Unfortunately, when examining the historical record of this event, most, if not all of the credit goes to José Antonio Echeverría leader of the student movement at the University of Havana and the DRE (Directorio Revolucionario Estudiantil) whose mission was to take over the top radio station in Cuba, Radio Reloj, and coordinate his message with the attack on the Presidential Palace.
His squad was successful in this part of the mission and the transmission announcing the coup did make it onto the airwaves briefly before being cut off by station management:
“At this very moment, revolutionaries have just executed the dictator Fulgencio Batista, in his own hideout, at the Presidential Palace! The Cuban people have settled their score! And we are the Directorio Revolucionario! Cubans who can hear me! We have just eliminated the dictator!”

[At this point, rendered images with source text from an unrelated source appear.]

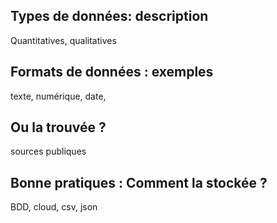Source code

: ## Types de données: description

Quantitatives, qualitatives

## Formats de données : exemples

texte, numérique, date,

## Ou la trouvée ?

sources publiques

## Bonne pratiques : Comment la stockée ?

BDD, cloud, csv, json
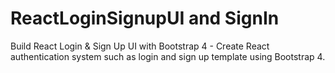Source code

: # ReactLoginSignupUI and SignIn

Build React Login & Sign Up UI with Bootstrap 4 - Create React authentication system such as login and sign up template using Bootstrap 4.


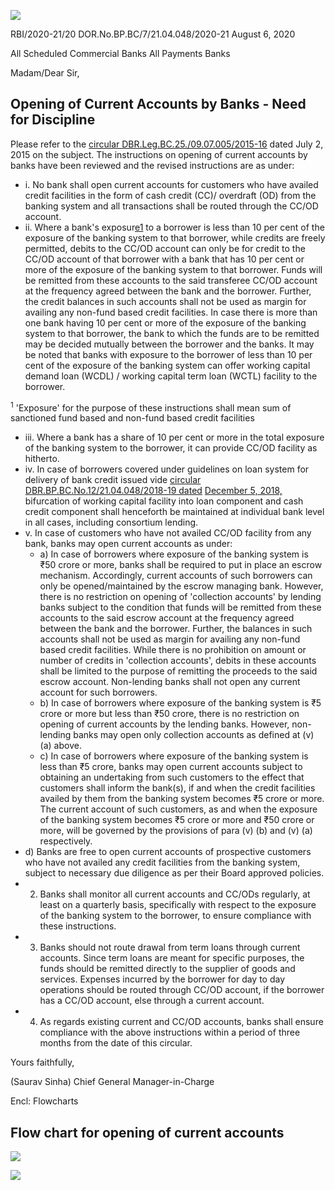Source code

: ![](_page_0_Picture_0.jpeg)

 RBI/2020-21/20 DOR.No.BP.BC/7/21.04.048/2020-21 August 6, 2020

All Scheduled Commercial Banks All Payments Banks

Madam/Dear Sir,

## **Opening of Current Accounts by Banks - Need for Discipline**

Please refer to the [circular DBR.Leg.BC.25./09.07.005/2015-16](https://www.rbi.org.in/Scripts/NotificationUser.aspx?Id=9920&Mode=0) dated July 2, 2015 on the subject. The instructions on opening of current accounts by banks have been reviewed and the revised instructions are as under:

- i. No bank shall open current accounts for customers who have availed credit facilities in the form of cash credit (CC)/ overdraft (OD) from the banking system and all transactions shall be routed through the CC/OD account.
- ii. Where a bank's exposur[e1](#page-0-0) to a borrower is less than 10 per cent of the exposure of the banking system to that borrower, while credits are freely permitted, debits to the CC/OD account can only be for credit to the CC/OD account of that borrower with a bank that has 10 per cent or more of the exposure of the banking system to that borrower. Funds will be remitted from these accounts to the said transferee CC/OD account at the frequency agreed between the bank and the borrower. Further, the credit balances in such accounts shall not be used as margin for availing any non-fund based credit facilities. In case there is more than one bank having 10 per cent or more of the exposure of the banking system to that borrower, the bank to which the funds are to be remitted may be decided mutually between the borrower and the banks. It may be noted that banks with exposure to the borrower of less than 10 per cent of the exposure of the banking system can offer working capital demand loan (WCDL) / working capital term loan (WCTL) facility to the borrower.

<span id="page-0-1"></span><span id="page-0-0"></span> <sup>1</sup> 'Exposure' for the purpose of these instructions shall mean sum of sanctioned fund based and non-fund based credit facilities

- iii. Where a bank has a share of 10 per cent or more in the total exposure of the banking system to the borrower, it can provide CC/OD facility as hitherto.
- iv. In case of borrowers covered under guidelines on loan system for delivery of bank credit issued vide [circular DBR.BP.BC.No.12/21.04.048/2018-19 dated](https://www.rbi.org.in/Scripts/NotificationUser.aspx?Id=11428&Mode=0)  [December 5, 2018,](https://www.rbi.org.in/Scripts/NotificationUser.aspx?Id=11428&Mode=0) bifurcation of working capital facility into loan component and cash credit component shall henceforth be maintained at individual bank level in all cases, including consortium lending.
- v. In case of customers who have not availed CC/OD facility from any bank, banks may open current accounts as under:
	- a) In case of borrowers where exposure of the banking system is ₹50 crore or more, banks shall be required to put in place an escrow mechanism. Accordingly, current accounts of such borrowers can only be opened/maintained by the escrow managing bank. However, there is no restriction on opening of 'collection accounts' by lending banks subject to the condition that funds will be remitted from these accounts to the said escrow account at the frequency agreed between the bank and the borrower. Further, the balances in such accounts shall not be used as margin for availing any non-fund based credit facilities. While there is no prohibition on amount or number of credits in 'collection accounts', debits in these accounts shall be limited to the purpose of remitting the proceeds to the said escrow account. Non-lending banks shall not open any current account for such borrowers.
	- b) In case of borrowers where exposure of the banking system is ₹5 crore or more but less than ₹50 crore, there is no restriction on opening of current accounts by the lending banks. However, non-lending banks may open only collection accounts as defined at (v) (a) above.
	- c) In case of borrowers where exposure of the banking system is less than ₹5 crore, banks may open current accounts subject to obtaining an undertaking from such customers to the effect that customers shall inform the bank(s), if and when the credit facilities availed by them from the banking system becomes ₹5 crore or more. The current account of such customers, as and when the exposure of the banking system becomes ₹5 crore or more and ₹50 crore or more, will be governed by the provisions of para (v) (b) and (v) (a) respectively.
- d) Banks are free to open current accounts of prospective customers who have not availed any credit facilities from the banking system, subject to necessary due diligence as per their Board approved policies.
- 2. Banks shall monitor all current accounts and CC/ODs regularly, at least on a quarterly basis, specifically with respect to the exposure of the banking system to the borrower, to ensure compliance with these instructions.
- 3. Banks should not route drawal from term loans through current accounts. Since term loans are meant for specific purposes, the funds should be remitted directly to the supplier of goods and services. Expenses incurred by the borrower for day to day operations should be routed through CC/OD account, if the borrower has a CC/OD account, else through a current account.
- 4. As regards existing current and CC/OD accounts, banks shall ensure compliance with the above instructions within a period of three months from the date of this circular.

Yours faithfully,

(Saurav Sinha) Chief General Manager-in-Charge

Encl: Flowcharts

## Flow chart for opening of current accounts

![](_page_3_Figure_1.jpeg)

![](_page_4_Figure_1.jpeg)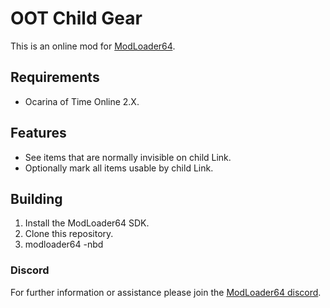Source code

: # OOT Child Gear
This is an online mod for [ModLoader64](https://github.com/hylian-modding/ModLoader64).

## Requirements
* Ocarina of Time Online 2.X.

## Features
* See items that are normally invisible on child Link.
* Optionally mark all items usable by child Link.

## Building
1. Install the ModLoader64 SDK.
2. Clone this repository.
3. modloader64 -nbd

### Discord
For further information or assistance please join the [ModLoader64 discord](https://discord.gg/Vb8mKT6).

The truth of the matter is, however, that even though José Antonio Echeverría did risk everything and was felled by Batista forces, it was Carlos Gutiérrez Menoyo who was the tip of the spear of the operation, who arrived at the Presidential Palace with guns blazing and was in Batista’s office within minutes. A stairway leading to the upper floors, unknown to its exact location to the raiders, is the only thing that saved the dictator from being overthrown by a maverick group of young university students who were fed up with Cuban dictatorships. A backup support squad that never showed up caused by logistical failure or perhaps even cowardice, sealed Carlos’s fate that day.